TEXT PROVIDED:
════════════════

I'm sorry if I offended, I definitely didn't mean to! And thanks so much for suggesting rural NY, I've been looking around there and I ADORE it - my gran and I (she's moving with me, it's gonna be her retirement) are both in love, we've found some properties we're drooling over and the fact that they're going to be sold before we're ready hurts but it is what it is, you know? Plus! There are jobs nearby that I can do! So thank you so, so much!

@BethR
We're definitely looking at Colorado - although the fact I can't consistently spell it correctly (COLOR-ado, derp) definitely lowers it in the running. It's definitely gorgeous, and there's some places I adore there! Thank you!

@charrorider
Oh I've been looking there! I saw some places I really like there as well, it's definitely somewhere I'll be keeping an eye on. And I'm definitely not wasting time - I put 12$ in yesterday. Not much, but it's a start, isn't it? Thank you so much!

@Cliodona
Dang, that's so impressive! You're living my dream. I can't say I have much in the way of skillsets, but I'm absolutely willing to learn! I love working with my hands, but any sort of labor (or spreadsheets. I love spreadsheets.) and I've been looking at Iowa! There are some really nice places we like. And I've definitely noticed, we want to be closer to a town at the least, but not close-close. And setting goals with rewards sounds great! I have everything broken down in my budget, but I might break some of them in half so I can 'celebrate' at those points. I'll definitely look at Oklahoma and Iowa - and I love that saying. Thank you so much.

@ACinATX
Oh man, I didn't think of that! I've thought of hurricanes (I live in hurricane country at the moment) and tornados but I need to start taking fires into account. Thank you for giving me something to think about - we're talking about maybe moving and renting and getting established in jobs (the living situation has taken a marked turn for the more stressful as I wrote this, lol, so I might knock out some of my budget for an apartment - plus credit!)
I'd probably commute? At the moment I've just started doing food delivery (DoorDash, etc) and I've been doing commissioned writing for a while, but I'll do whatever job I can get, I'm not particularly picky and can't say much as to a skillset. And I'm very much willing to wake up early to work with the animals. Thank you! I'll definitely look into the class.

════════════════

REQUEST A:
In the entries, update the lines beginning at the line that has "Start kafka: 'docker-compose up -d'" and stopping after the line that has "性能自动化用于非功能性性能测试用例的自动化。例如，在相当大的负载(比如 100 个用户)下测量应用的响应时间。": replace "postman" with "Insomnia" and keep everything else unchanged. Give back only those lines, and leave the pictures out.

════════════════

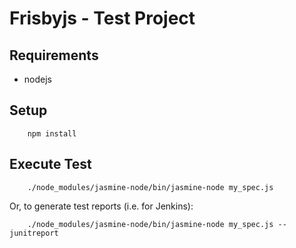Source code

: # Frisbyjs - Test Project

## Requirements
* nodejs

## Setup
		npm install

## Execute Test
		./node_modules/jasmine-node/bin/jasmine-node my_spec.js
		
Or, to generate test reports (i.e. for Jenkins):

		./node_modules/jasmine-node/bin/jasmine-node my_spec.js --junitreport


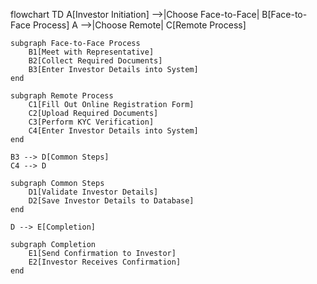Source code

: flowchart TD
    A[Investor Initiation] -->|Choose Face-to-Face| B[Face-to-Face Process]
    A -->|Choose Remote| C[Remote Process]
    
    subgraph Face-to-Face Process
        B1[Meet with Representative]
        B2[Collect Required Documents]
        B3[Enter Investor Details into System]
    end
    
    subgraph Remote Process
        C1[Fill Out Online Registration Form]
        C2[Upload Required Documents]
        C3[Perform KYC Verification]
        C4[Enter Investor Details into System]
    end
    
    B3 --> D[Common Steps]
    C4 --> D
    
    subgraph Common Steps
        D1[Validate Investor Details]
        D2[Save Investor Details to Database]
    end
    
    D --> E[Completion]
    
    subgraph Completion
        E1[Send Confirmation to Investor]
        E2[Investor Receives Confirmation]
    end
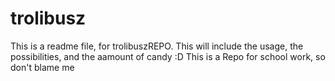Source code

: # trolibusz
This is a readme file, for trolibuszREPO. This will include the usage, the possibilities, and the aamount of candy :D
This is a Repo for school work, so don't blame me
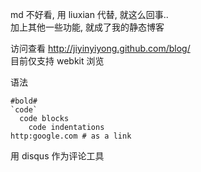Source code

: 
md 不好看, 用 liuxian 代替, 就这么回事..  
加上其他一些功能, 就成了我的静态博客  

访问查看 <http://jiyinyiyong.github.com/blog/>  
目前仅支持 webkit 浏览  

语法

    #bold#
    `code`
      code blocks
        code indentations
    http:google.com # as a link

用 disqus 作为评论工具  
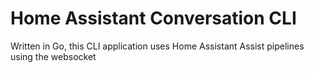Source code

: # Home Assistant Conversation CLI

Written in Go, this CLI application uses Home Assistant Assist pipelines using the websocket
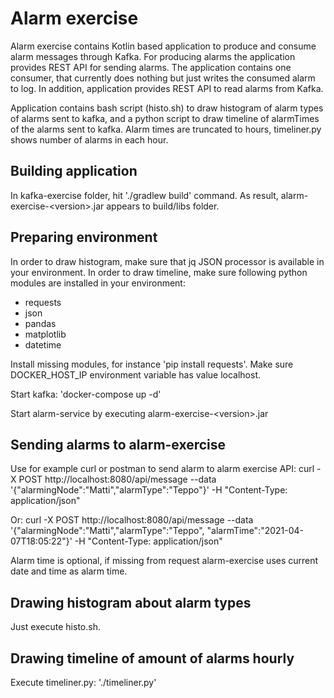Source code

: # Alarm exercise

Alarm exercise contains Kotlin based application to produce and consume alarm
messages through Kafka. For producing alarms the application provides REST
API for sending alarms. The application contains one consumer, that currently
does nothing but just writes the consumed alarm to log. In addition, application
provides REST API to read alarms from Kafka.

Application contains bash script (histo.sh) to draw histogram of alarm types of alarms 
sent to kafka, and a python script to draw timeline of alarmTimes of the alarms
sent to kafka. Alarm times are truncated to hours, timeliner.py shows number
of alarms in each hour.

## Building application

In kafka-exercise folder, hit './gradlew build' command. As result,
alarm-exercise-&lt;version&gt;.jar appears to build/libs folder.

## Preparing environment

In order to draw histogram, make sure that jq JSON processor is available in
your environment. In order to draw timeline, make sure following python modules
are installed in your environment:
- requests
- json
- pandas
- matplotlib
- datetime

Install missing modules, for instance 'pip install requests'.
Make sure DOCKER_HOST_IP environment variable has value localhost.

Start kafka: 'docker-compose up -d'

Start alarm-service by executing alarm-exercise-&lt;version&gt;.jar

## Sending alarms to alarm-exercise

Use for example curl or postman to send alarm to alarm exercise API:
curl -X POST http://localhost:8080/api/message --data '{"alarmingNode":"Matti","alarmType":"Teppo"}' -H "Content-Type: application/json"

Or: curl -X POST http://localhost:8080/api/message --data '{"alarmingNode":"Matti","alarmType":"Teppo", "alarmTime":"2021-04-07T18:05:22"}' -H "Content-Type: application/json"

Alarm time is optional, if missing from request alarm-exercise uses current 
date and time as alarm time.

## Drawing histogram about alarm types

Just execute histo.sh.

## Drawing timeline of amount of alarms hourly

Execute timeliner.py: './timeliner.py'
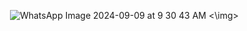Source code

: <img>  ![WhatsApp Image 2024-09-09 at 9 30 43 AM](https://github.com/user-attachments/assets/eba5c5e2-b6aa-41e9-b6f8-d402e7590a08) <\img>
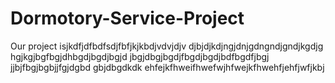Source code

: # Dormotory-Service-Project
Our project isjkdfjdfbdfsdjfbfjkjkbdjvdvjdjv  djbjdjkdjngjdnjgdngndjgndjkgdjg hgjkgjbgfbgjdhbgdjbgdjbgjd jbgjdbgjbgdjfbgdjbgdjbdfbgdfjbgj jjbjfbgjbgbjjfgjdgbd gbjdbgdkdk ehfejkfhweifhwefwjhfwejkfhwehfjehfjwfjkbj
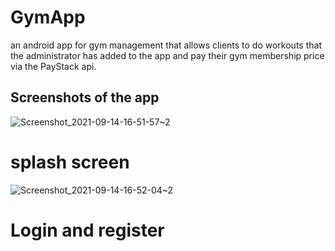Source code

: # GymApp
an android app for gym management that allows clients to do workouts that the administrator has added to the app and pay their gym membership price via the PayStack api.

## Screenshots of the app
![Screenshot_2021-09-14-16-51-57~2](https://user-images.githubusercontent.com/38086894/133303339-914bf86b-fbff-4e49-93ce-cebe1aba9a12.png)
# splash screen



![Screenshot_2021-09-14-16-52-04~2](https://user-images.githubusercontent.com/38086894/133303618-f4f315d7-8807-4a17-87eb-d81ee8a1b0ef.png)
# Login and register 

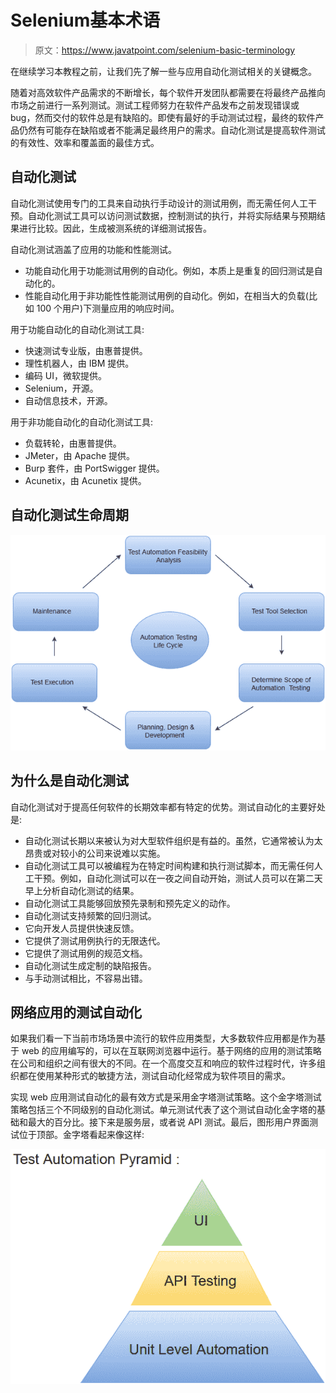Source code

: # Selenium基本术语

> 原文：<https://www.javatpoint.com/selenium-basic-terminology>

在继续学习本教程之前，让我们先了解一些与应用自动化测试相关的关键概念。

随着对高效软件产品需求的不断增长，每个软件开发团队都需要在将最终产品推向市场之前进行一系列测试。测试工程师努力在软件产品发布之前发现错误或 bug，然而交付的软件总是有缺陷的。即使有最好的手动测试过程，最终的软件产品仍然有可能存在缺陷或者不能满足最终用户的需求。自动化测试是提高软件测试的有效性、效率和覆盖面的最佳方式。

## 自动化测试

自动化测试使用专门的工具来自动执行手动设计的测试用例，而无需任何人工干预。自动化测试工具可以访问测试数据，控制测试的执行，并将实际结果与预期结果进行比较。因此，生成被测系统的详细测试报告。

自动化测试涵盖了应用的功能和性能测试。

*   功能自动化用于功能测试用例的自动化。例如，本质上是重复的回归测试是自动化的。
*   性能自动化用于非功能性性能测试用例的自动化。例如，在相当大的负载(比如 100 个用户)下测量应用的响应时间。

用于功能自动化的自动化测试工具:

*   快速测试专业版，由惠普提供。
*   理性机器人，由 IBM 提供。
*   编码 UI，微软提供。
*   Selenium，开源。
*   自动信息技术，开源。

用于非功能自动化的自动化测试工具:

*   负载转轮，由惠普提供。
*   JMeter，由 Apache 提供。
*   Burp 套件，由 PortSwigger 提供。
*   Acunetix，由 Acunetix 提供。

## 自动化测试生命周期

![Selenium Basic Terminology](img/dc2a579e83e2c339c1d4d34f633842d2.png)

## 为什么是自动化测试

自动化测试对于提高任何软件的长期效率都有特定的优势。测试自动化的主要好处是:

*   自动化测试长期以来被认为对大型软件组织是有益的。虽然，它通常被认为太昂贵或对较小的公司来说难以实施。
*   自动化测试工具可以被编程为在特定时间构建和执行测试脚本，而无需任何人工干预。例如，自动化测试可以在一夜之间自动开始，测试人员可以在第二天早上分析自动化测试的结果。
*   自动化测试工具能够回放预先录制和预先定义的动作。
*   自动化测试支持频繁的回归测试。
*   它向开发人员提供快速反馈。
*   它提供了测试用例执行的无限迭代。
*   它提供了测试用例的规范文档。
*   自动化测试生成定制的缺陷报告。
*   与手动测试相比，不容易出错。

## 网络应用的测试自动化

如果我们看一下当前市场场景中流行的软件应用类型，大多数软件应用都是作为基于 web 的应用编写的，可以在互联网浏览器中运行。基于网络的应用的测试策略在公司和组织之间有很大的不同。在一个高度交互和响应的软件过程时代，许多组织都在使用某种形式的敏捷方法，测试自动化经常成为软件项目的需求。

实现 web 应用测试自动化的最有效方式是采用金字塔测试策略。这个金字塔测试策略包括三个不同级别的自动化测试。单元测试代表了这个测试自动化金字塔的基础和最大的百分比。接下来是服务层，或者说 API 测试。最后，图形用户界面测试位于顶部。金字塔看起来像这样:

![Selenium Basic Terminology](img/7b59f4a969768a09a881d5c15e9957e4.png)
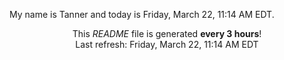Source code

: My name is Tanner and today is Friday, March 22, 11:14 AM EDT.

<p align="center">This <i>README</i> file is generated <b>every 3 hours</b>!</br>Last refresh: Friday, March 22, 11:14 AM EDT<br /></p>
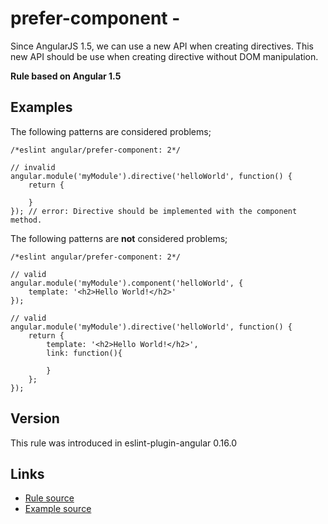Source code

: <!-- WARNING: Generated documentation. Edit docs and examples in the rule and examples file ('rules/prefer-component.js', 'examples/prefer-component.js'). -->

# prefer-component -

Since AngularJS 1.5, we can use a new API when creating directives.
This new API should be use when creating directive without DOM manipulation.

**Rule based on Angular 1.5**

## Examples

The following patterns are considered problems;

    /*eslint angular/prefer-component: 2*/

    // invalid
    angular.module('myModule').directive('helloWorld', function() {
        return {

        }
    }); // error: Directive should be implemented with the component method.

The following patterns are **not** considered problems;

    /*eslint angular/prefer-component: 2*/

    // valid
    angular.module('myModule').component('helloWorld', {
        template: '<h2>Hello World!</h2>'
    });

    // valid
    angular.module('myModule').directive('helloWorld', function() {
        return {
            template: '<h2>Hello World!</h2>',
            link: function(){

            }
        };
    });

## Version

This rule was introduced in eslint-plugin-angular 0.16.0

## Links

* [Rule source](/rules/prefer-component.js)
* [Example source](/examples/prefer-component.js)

════════════════

REQUEST B:
In the forum replies about moving, how much money does the writer say they put in yesterday?

WORKED SOLUTION A:
Start kafka: 'docker-compose up -d'

Start alarm-service by executing alarm-exercise-&lt;version&gt;.jar

## Sending alarms to alarm-exercise

Use for example curl or Insomnia to send alarm to alarm exercise API:
curl -X POST http://localhost:8080/api/message --data '{"alarmingNode":"Matti","alarmType":"Teppo"}' -H "Content-Type: application/json"

Or: curl -X POST http://localhost:8080/api/message --data '{"alarmingNode":"Matti","alarmType":"Teppo", "alarmTime":"2021-04-07T18:05:22"}' -H "Content-Type: application/json"

Alarm time is optional, if missing from request alarm-exercise uses current 
date and time as alarm time.

## Drawing histogram about alarm types

Just execute histo.sh.

## Drawing timeline of amount of alarms hourly

Execute timeliner.py: './timeliner.py'
Source code

: <img>  ![WhatsApp Image 2024-09-09 at 9 30 43 AM](https://github.com/user-attachments/assets/eba5c5e2-b6aa-41e9-b6f8-d402e7590a08) <\img>
Source code

: # Dormotory-Service-Project
Our project isjkdfjdfbdfsdjfbfjkjkbdjvdvjdjv  djbjdjkdjngjdnjgdngndjgndjkgdjg hgjkgjbgfbgjdhbgdjbgdjbgjd jbgjdbgjbgdjfbgdjbgdjbdfbgdfjbgj jjbjfbgjbgbjjfgjdgbd gbjdbgdkdk ehfejkfhweifhwefwjhfwejkfhwehfjehfjwfjkbj
Source code

: # GymApp
an android app for gym management that allows clients to do workouts that the administrator has added to the app and pay their gym membership price via the PayStack api.

## Screenshots of the app
![Screenshot_2021-09-14-16-51-57~2](https://user-images.githubusercontent.com/38086894/133303339-914bf86b-fbff-4e49-93ce-cebe1aba9a12.png)
# splash screen



![Screenshot_2021-09-14-16-52-04~2](https://user-images.githubusercontent.com/38086894/133303618-f4f315d7-8807-4a17-87eb-d81ee8a1b0ef.png)
# Login and register 

Source code

: # Selenium基本术语

> 原文：<https://www.javatpoint.com/selenium-basic-terminology>

在继续学习本教程之前，让我们先了解一些与应用自动化测试相关的关键概念。

随着对高效软件产品需求的不断增长，每个软件开发团队都需要在将最终产品推向市场之前进行一系列测试。测试工程师努力在软件产品发布之前发现错误或 bug，然而交付的软件总是有缺陷的。即使有最好的手动测试过程，最终的软件产品仍然有可能存在缺陷或者不能满足最终用户的需求。自动化测试是提高软件测试的有效性、效率和覆盖面的最佳方式。

## 自动化测试

自动化测试使用专门的工具来自动执行手动设计的测试用例，而无需任何人工干预。自动化测试工具可以访问测试数据，控制测试的执行，并将实际结果与预期结果进行比较。因此，生成被测系统的详细测试报告。

自动化测试涵盖了应用的功能和性能测试。

*   功能自动化用于功能测试用例的自动化。例如，本质上是重复的回归测试是自动化的。
*   性能自动化用于非功能性性能测试用例的自动化。例如，在相当大的负载(比如 100 个用户)下测量应用的响应时间。

WORKED SOLUTION B:
12 dollars.